Directive: Reproduce the data below in full and exclude every picture.

[Extracted data entries]
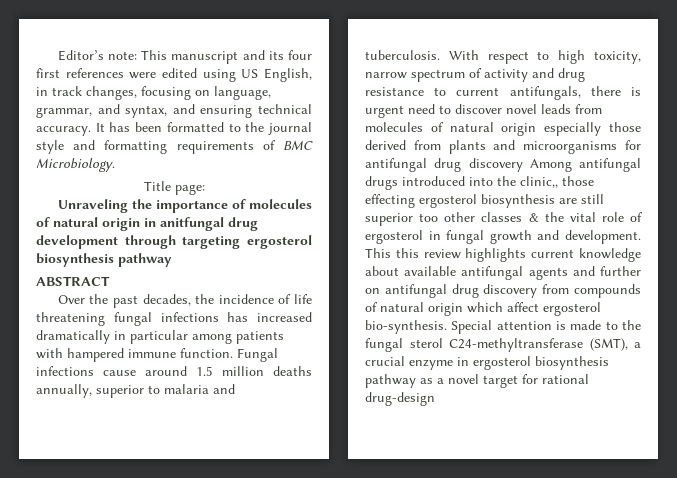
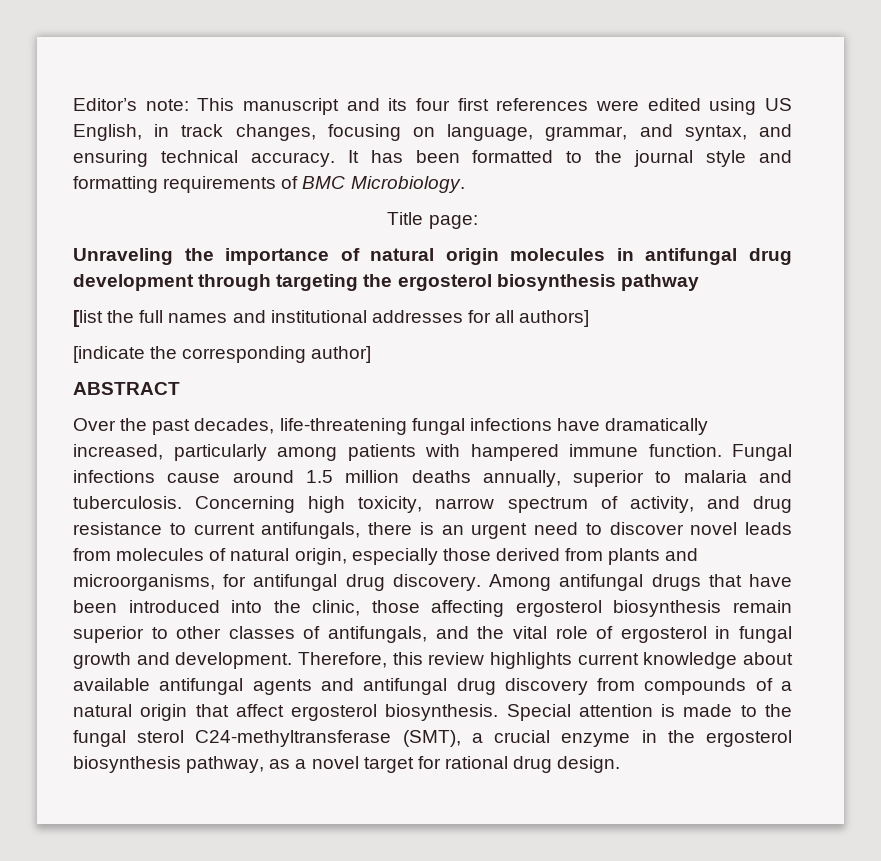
[249,199,312,209] [36,217,224,231] molecules of natural origin in anitfungal -> [370,248,738,265] natural origin molecules in antifungal
[247,235,312,249] [36,253,172,267] ergosterol biosynthesis pathway -> [363,274,699,291] [73,310,590,327] [73,346,372,363] the ergosterol biosynthesis pathway // [list the full names and institutional addresses for all authors] // [indicate the corresponding author]
[195,294,313,304] [36,312,312,326] [36,330,188,344] the incidence of life threatening fungal infections has increased dramatically in particular -> [279,418,709,435] [73,444,267,461] life-threatening fungal infections have dramatically increased, particularly
[448,50,550,64] With respect to -> [195,496,296,513] Concerning
[484,69,528,82] activity -> [629,496,694,513] activity,
(641, 91) none -> [441,525,464,535] an
[501,123,537,136] origin -> [294,548,347,565] origin,
[523,141,618,154] microorganisms -> [73,574,215,591] microorganisms,
[468,158,523,172] discovery -> [392,574,481,591] discovery.
[402,176,594,188] [365,194,604,208] [365,212,539,226] introduced into the clinic,, those effecting ergosterol biosynthesis are still superior too other classes & -> [708,574,792,587] [73,600,792,617] [73,626,469,643] that have been introduced into the clinic, those affecting ergosterol biosynthesis remain superior to other classes of antifungals, and
[365,248,391,258] This -> [298,652,387,668] Therefore,
[600,266,641,276] [365,288,380,294] further on -> (354, 684) none
[380,302,503,316] natural origin which -> [780,681,792,691] [73,704,229,721] a natural origin that
[365,320,447,334] bio-synthesis. -> [385,704,499,721] biosynthesis.
[473,356,609,370] [365,374,416,388] ergosterol biosynthesis pathway -> [667,730,792,747] [73,756,265,773] the ergosterol biosynthesis pathway,
[365,392,435,406] drug-design -> [513,756,621,773] drug design.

Solution to this task:
[249,199,312,209] [36,217,224,231] molecules of natural origin in anitfungal -> [370,248,738,265] natural origin molecules in antifungal
[247,235,312,249] [36,253,172,267] ergosterol biosynthesis pathway -> [363,274,699,291] [73,310,590,327] [73,346,372,363] the ergosterol biosynthesis pathway // [list the full names and institutional addresses for all authors] // [indicate the corresponding author]
[195,294,313,304] [36,312,312,326] [36,330,188,344] the incidence of life threatening fungal infections has increased dramatically in particular -> [279,418,709,435] [73,444,267,461] life-threatening fungal infections have dramatically increased, particularly
[448,50,550,64] With respect to -> [195,496,296,513] Concerning
[484,69,528,82] activity -> [629,496,694,513] activity,
(641, 91) none -> [441,525,464,535] an
[501,123,537,136] origin -> [294,548,347,565] origin,
[523,141,618,154] microorganisms -> [73,574,215,591] microorganisms,
[468,158,523,172] discovery -> [392,574,481,591] discovery.
[402,176,594,188] [365,194,604,208] [365,212,539,226] introduced into the clinic,, those effecting ergosterol biosynthesis are still superior too other classes & -> [708,574,792,587] [73,600,792,617] [73,626,469,643] that have been introduced into the clinic, those affecting ergosterol biosynthesis remain superior to other classes of antifungals, and
[365,248,391,258] This -> [298,652,387,668] Therefore,
[600,266,641,276] [365,288,380,294] further on -> (354, 684) none
[380,302,503,316] natural origin which -> [780,681,792,691] [73,704,229,721] a natural origin that
[365,320,447,334] bio-synthesis. -> [385,704,499,721] biosynthesis.
[473,356,609,370] [365,374,416,388] ergosterol biosynthesis pathway -> [667,730,792,747] [73,756,265,773] the ergosterol biosynthesis pathway,
[365,392,435,406] drug-design -> [513,756,621,773] drug design.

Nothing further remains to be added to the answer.